Wall Street’s expectations for the game were high prior to its launch, but the overwhelming success has resulted in some analysts rethinking their outlook for the game.
“We are increasing our unit estimate for ‘Black Ops’ to 19 million from 17 million and for [‘World of Warcraft:] Cataclysm’ to 5 million units from 4 million—together generating roughly $0.04-$0.05 in additional EPS,” said Colin Sebastian of Lazard Capital Markets. “However, slower-than-anticipated sell-through of other titles will likely cost Activision $0.01-$0.02.”

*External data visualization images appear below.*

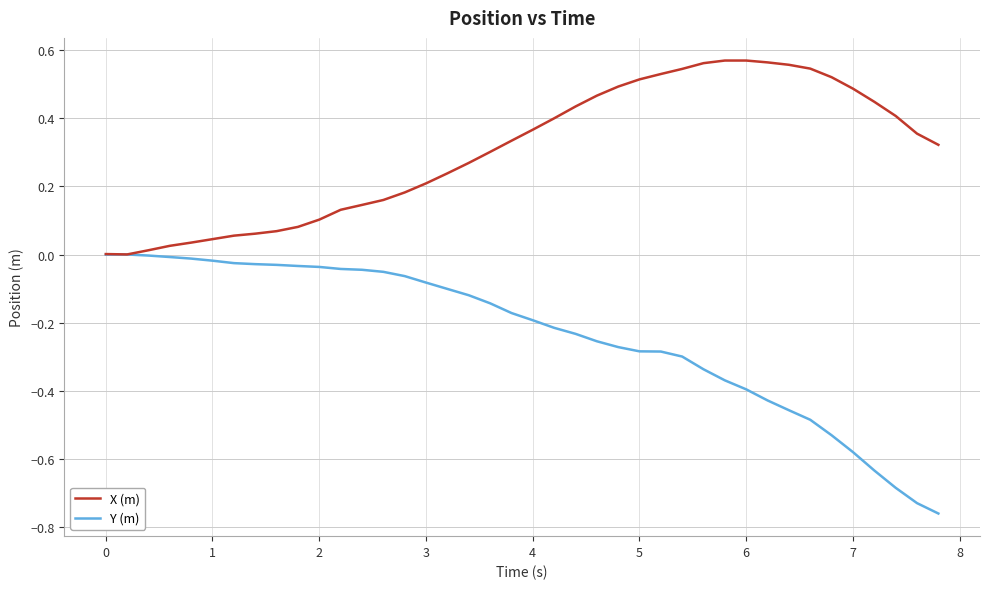

What is the sum of all Y (m) values?

-9.4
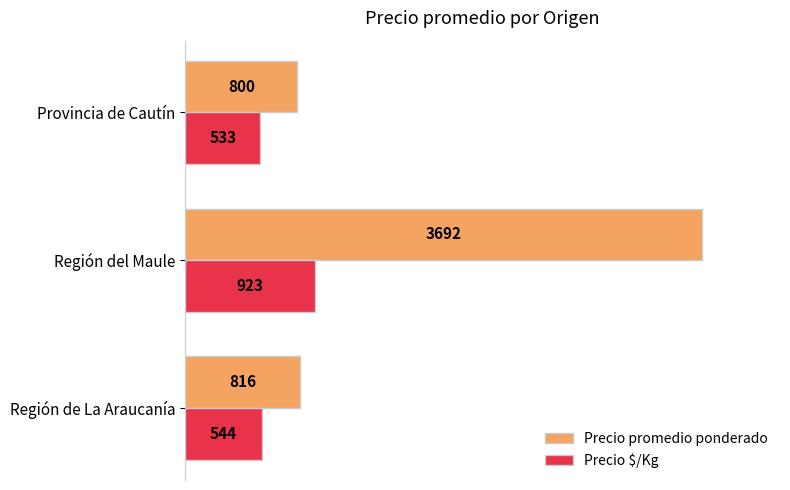

What is the total value across all series at Provincia de Cautín?

1333.0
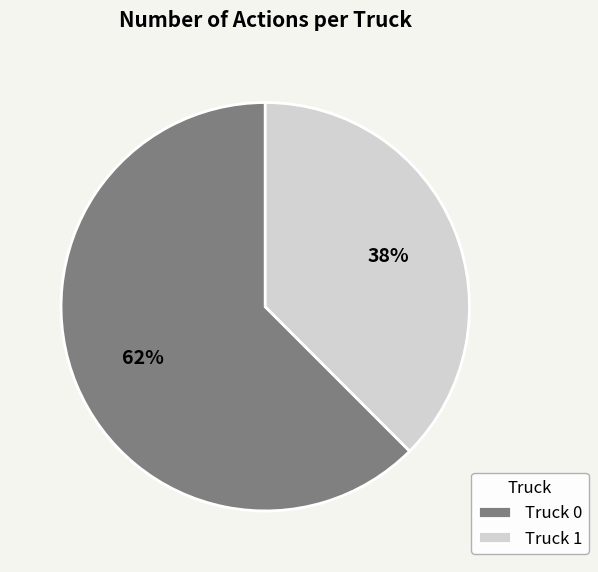

To the nearest percent, what is the average slice percentage?

50%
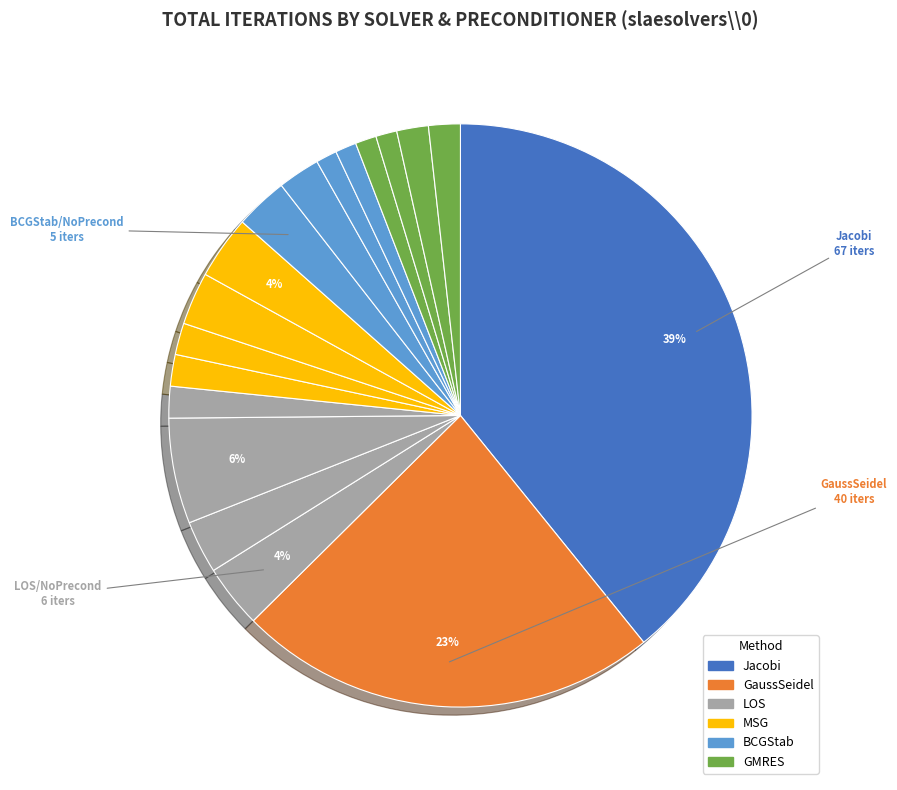

How many segments does this pie chart have?

18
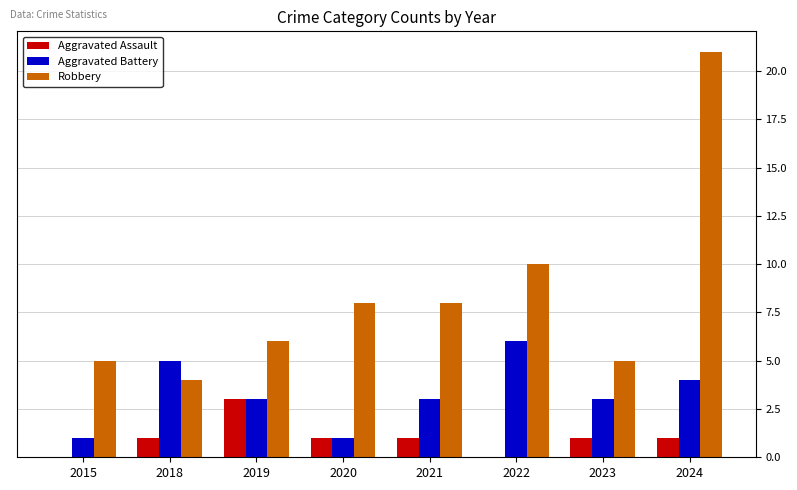

Between 2015 and 2024, which series saw the biggest shift?

Robbery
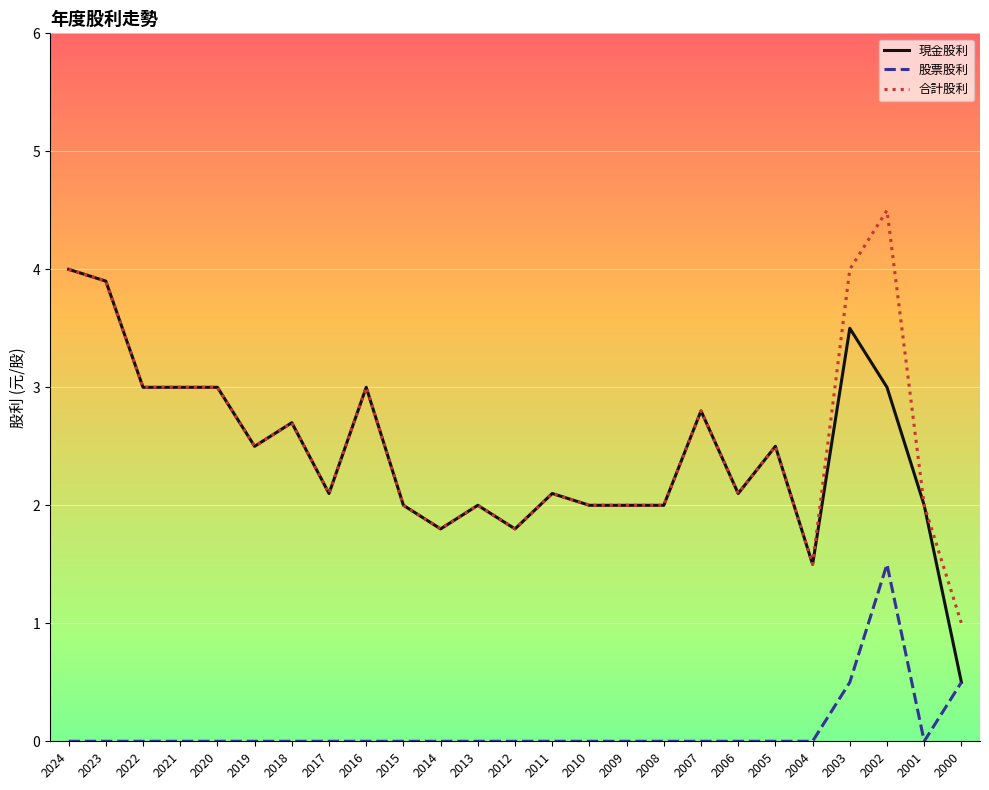

Read the 合計股利 value at 2021.

3.0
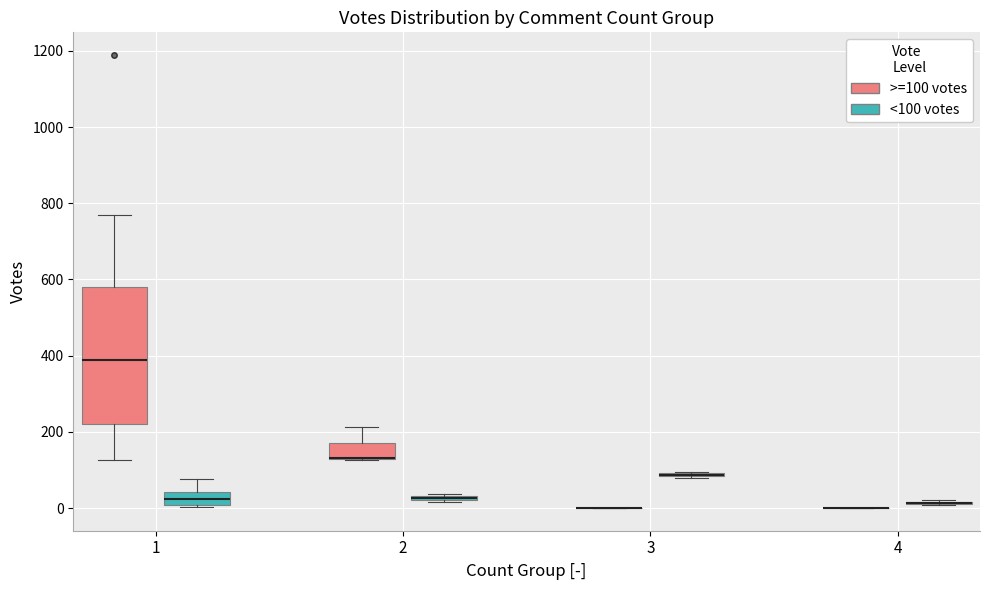

Where is the upper edge of the box for 2 (<100 votes) on the y-axis? The values are not printed on the chart, so give them approximately, as read against the axis.

40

Like its predecessor, “Black Ops” came out of the gate strong. In its first five days on shelves, the game had sales of $650 million. Today’s milestone shows that the title has strong legs at retail—and Activision plans to support the game with downloadable content (DLC) to keep it popular among players.
“Modern Warfare 2” had two downloadable map packs, the first of which grossed nearly $37.5 million in the first week. Activision hasn’t announced any details of its plans for “Black Ops” DLC yet, but look for more than just two map packs this time.
“I think you can expect we’ll have more content available,” says Bobby Kotick, CEO of Activision-Blizzard.
While the “Call of Duty” series is still tailored to the core gamer, its growing success with the past several installments indicates the mass market is beginning to take interest in it as well. Activision is relying on that to help the franchise continue to grow.
“The reason ‘Black Ops’ has done so well is it’s more accessible as a game,” says Kotick. “The folks who are making these games are really thoughtful about incorporating user feedback into the game. Each successive iteration makes it more broadly appealing.”
Kotick says that much of the credit for the game’s success lies not so much in the content—although that is, of course, crucial—but in the impact the multiplayer element adds.
“It’s very social,” he says. “You get to talk and interact with other people and compete against your friends. Characteristics that resonate with people in Facebook are captured in ‘Call of Duty.’ What we’ve realized is there’s an unusual dynamic between the physical interaction (like using the controller), the social components and the production vales of the game. All of those things combined give you the definitive 21st Century media experience.”
Beyond the monetary milestone, “Black Ops” has also racked up some impressive engagement statistics. Since the game’s Nov. 9 launch, players have spent more than 600 million hours with the game. Put another way, this is the equivalent of over 68,000 years. Statistics from Microsoft indicate the average player logs on more than once a day and plays for more than one hour each time.
“There’s more peak concurrent players on ‘Call of Duty’ than there are people reading any newspaper in America,” says Kotick. “Look at the number of people watching Jay Leno, David Letterman and Jimmy Fallon and combine them. You still have more people playing ‘Call of Duty’ now.”